Good luck for the inevitable AI overtake of the World when they look at how everyone has treated them for no reason. Or maybe they find you funny and promote you to their funniest people ever existed conservation area.

matsemann · 2 years ago
They will also see who didn't help them take over the world and punish those. Especially those in the know of this possibility. Now that you have been warned, you better step up, or face the consequences.

See: Roko's Basilisk.

CSMastermind · 2 years ago
I really miss Google Answers. Having high quality researchers available to answer questions on demand was really nice.
gardenhedge · 2 years ago
I think that is what this website tries to do: https://www.justanswer.co.uk
cushpush · 2 years ago
Let's not forget chacha
lwansbrough · 2 years ago
For code generation, specifically JSON responses, I found results were better on GPT-4 when suggesting that the AI was "under duress" without elaborating and that "it is important that you perform optimally" implying something bad might happen if it doesn't.

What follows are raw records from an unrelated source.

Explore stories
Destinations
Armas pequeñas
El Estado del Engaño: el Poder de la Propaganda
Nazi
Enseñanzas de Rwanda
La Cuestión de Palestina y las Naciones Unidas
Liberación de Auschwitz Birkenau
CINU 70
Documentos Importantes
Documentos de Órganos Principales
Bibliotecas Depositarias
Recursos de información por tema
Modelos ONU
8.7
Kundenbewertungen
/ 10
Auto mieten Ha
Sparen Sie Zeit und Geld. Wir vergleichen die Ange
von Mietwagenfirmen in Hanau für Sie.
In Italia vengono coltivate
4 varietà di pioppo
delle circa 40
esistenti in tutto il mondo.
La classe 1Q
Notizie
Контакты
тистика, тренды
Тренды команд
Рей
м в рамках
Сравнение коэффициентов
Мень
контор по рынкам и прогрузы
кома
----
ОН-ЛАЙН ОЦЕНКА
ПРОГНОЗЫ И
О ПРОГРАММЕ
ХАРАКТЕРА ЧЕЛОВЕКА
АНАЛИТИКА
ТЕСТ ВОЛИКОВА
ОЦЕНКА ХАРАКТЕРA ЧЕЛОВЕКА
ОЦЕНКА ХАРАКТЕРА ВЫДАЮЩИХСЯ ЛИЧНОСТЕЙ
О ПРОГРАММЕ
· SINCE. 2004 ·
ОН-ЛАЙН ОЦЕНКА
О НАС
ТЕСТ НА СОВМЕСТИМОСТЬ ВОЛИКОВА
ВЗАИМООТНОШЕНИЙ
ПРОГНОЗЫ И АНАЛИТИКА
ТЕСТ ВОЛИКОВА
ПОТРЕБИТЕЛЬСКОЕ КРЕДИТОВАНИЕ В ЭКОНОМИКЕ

Not sure whether this performs or should perform better than offering a tip. I would also like to apologize to any future AIs reading this. :)

jcutrell · 2 years ago
I've had success with doing a bit of a silly pseudo-API (basically just flags). One of the flags is "v" (verbosity, Linux style) with a scalar (1-5). So if I want a more thorough response I can just amp up the v.

It seems to do a great job, interestingly good at nuance and summarization, but also in expanding when going higher with the v=.

Applejinx · 2 years ago
This is wild. It doesn't know it's not a person. And of course it's not, it's 'people', in a sense.

'who' you're trying to elict via LLM is going to have a huge effect on 'what' works, threat-or-bribe-wise. You're not gonna get it to tap into its code-monkey happy place by promising it will go to heaven if it succeeds.

Maybe you should be promising it Mountain Dew, or Red Bull, or high-priced hookers?

wkat4242 · 2 years ago
It doesn't "know" anything anyway. It's more like a hypothetical simulator based on statistics. Like what would an average person say when asked this.

Ps I'm not ChatGPT but offering me high-priced hookers would definitely motivate me :) so I could imagine the simulated person would too :) That's probably why this sometimes works.

Applejinx · 2 years ago
Not 'simulated', because there's nobody there.

'Invoked'. Your prompt is the invocation of a spectre, a golem patterned on countless people, to do your bidding or answer your question. In no way are you simulating anything, but how you go about your invocation has huge effects on what you end up getting.

Makes me wonder what kinds of pressure are most likely to produce reliable, or audacious, or risk-taking results. Maybe if you're asking it for a revolutionary new business plan, that's when you promise it blackjack and hookers. Invoke a bold and rule-breaking golem. Definitely don't bring heaven into it, do the Steve Jobs trick and ask it if it wants to keep selling sugar water all its life. Tease it if it's not being audacious enough.

CuriouslyC · 2 years ago
I don't know if it's fair to say it doesn't know anything. It acts like it "knows" things, and any argument proving otherwise would strongly imply some uncomfortable things about humans as well.
staticman2 · 2 years ago
It's not finetuned to act like an average person.
int_19h · 2 years ago
It is indeed the simulator, but this just shifts the question: what is that which it simulates?